Lo stesso governatore ha poi parlato della fiammata di contagio di queste settimane come dell’esatta conseguenza di un Paese abbandonato a se stesso: «Fasce, controfasce, zone e controzone sono palliativi se non abbiamo un controllo rigoroso delle norme essenziali di sicurezza», ha aggiunto sollecitando il nuovo esecutivo a mettere in piedi un piano di sorveglianza e prevenzione che sia veramente tale. Altrimenti, sarà tutto inutile. O, perlomeno, il calvario sarà prolungato di mesi e mesi. Al netto delle sue responsabilità, è difficile dargli torto. Anche e, soprattutto, dopo la conferma della regione Campania come zona arancione.

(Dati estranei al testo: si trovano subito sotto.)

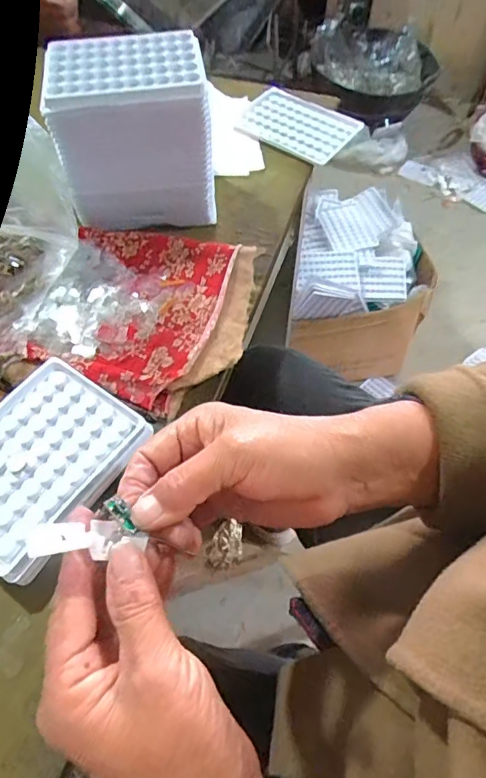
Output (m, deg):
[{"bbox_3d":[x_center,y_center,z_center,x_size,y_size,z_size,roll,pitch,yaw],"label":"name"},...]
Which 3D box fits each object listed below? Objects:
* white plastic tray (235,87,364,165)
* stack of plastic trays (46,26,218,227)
[{"bbox_3d":[0.063,-0.305,0.563,0.127,0.008,0.096,31,63,16],"label":"white plastic tray"},{"bbox_3d":[-0.093,-0.227,0.441,0.131,0.126,0.088,-5,59,-4],"label":"stack of plastic trays"}]

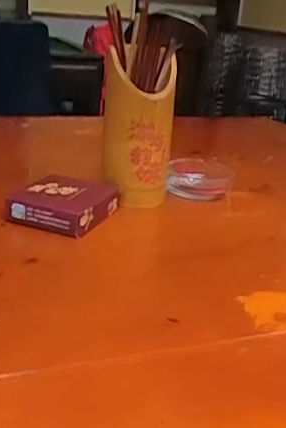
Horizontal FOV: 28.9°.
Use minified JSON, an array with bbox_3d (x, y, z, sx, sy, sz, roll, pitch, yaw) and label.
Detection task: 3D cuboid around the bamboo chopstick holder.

Il Ministero guidato da Roberto Speranza, infatti, ha lasciato che le cose da queste parti restassero invariate, il che è un enorme controsenso. O, meglio, l’ennesima dimostrazione di quali siano le priorità di questo Paese. Scuole chiuse ma negozi aperti. Per i ragazzi, dunque, è possibile ritrovarsi al parco, fare shopping, assembrarsi – perché, come si accennava, i controlli mancano e, quando ci sono, non risultano incisivi – ma non andare in aula a seguire le lezioni. Non sarebbe stato più coerente – e giusto – fermare tutto per agevolare una ripresa più rapida e sicura delle attività didattiche? Il punto è sempre lo stesso: il commercio produce guadagno, lo studio è soltanto nemico di un mondo diverso.